LES LICENCIÉS DE 2009 DE LA SNPT CRIENT A GNASSINGBE POUR LA RÉSOLUTION DÉFINITIVE DE LEUR PROBLÈME


Pour ne plus subir l’injustice imposée à eux, il y a bientôt 10 ans, la coordination du groupe de réflexion des licenciés de la Société Nouvelle des Phosphate du Togo (SNPT) sort de son silence. En conférence de presse mercredi à Lomé, la coordination a interpellé le chef de l’État, Faure Gnassingbé sur leur « misère, la plus noire »
 
Ils sont au total 614 travailleurs de la SNPT qui broient le noir depuis leur licenciement le 14 janvier 2009. Aujourd’hui, ils implorent Faure Gnassingbé pour un traitement urgent de leur cas.

Selon Mathurin Atintho, porte-parole du groupe de réflexion des licenciés de la SNPT, seul le chef de l’État pourra aider à la résolution définitive de leur problème.

« Depuis 10 ans, nous demandons une juste et acceptable réparation du préjudice que nous avons subi. En effet, le 14 janvier 2009, 614 agents de la SNPT ont été abusivement et illégalement licenciés. Nos droits légaux et les mesures d’accompagnement ont été partiellement payés. Mais la fraction payée a été immédiatement happée par les banques et autres institutions de microfinances, le solde de 551 millions volatilisés ou détournés et la procédure judiciaire plombée » a-t-il déclaré.

Pour lui, des mains noires bloqueraient le dossier malgré l’engagement de Faure Gnassingbé.

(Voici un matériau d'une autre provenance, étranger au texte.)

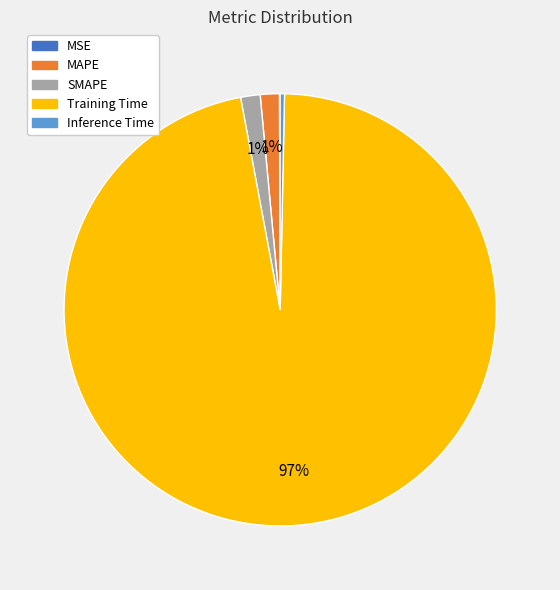

Between Inference Time and MAPE, which is larger?

MAPE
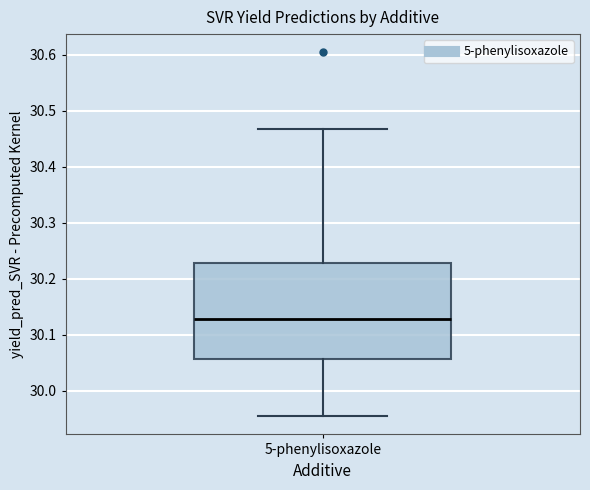

Where is the upper edge of the box for 5-phenylisoxazole on the y-axis? The values are not printed on the chart, so give them approximately, as read against the axis.

30.23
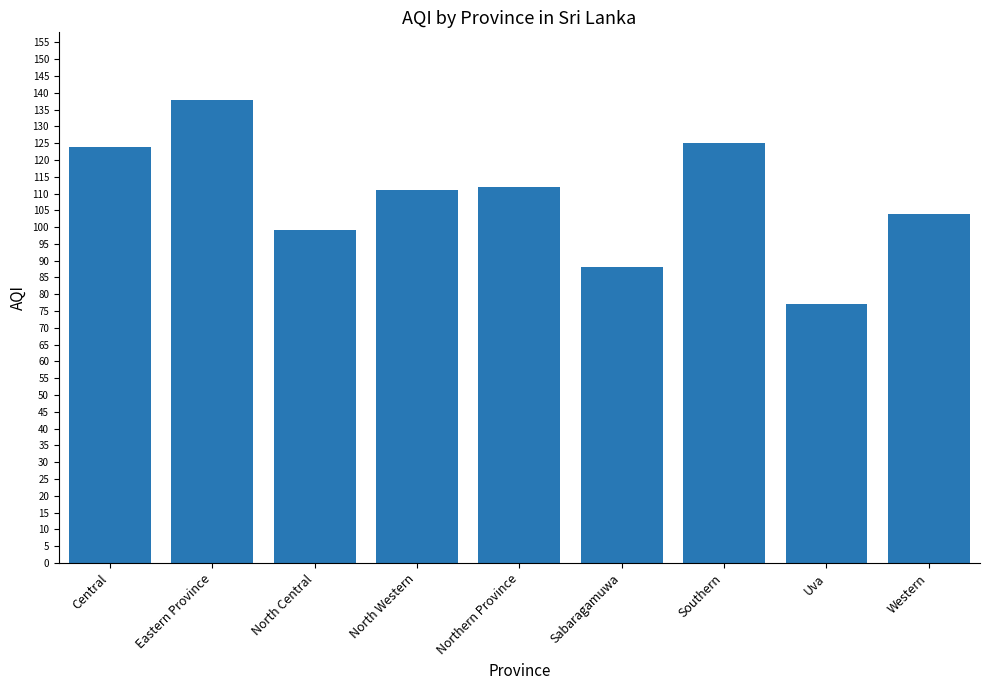

Does the chart contain any negative values?

No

« Nous avons caressé le rêve de voir nos souffrances s’abréger et le cauchemar des décès en cascade s’estomper lorsqu’en juillet 2016, le président de la République s’est ému de notre situation et a pris en main ce dossier en instruisant certains de ses collaborateurs de l’analyser pour en faire des propositions. Mais deux années se sont écoulées et nos souffrances se sont évaporées comme du beurre au soleil. C’est le silence total. Nous sommes fatigués et doublement déçu parce que, le seul et unique recours qui nous restait s’est évanoui. Toutes les procédures de règlement à l’amiable du contentieux se sont heurtées au veto des mains noires ».

Et face au statu quo, « Nous crions très forts  vers le premier magistrat, le garant de la justice et concorde nationale, le président de la République, afin qu’il nous prouve après cette sortie, qu’il est véritablement le président de nous tous, aussi bien des faibles que des forts » a-t-il lancé.

Reste à savoir si ce cri de désespoir sera entendu alors qu’une centaine sur les 614 licenciés est déjà tombée.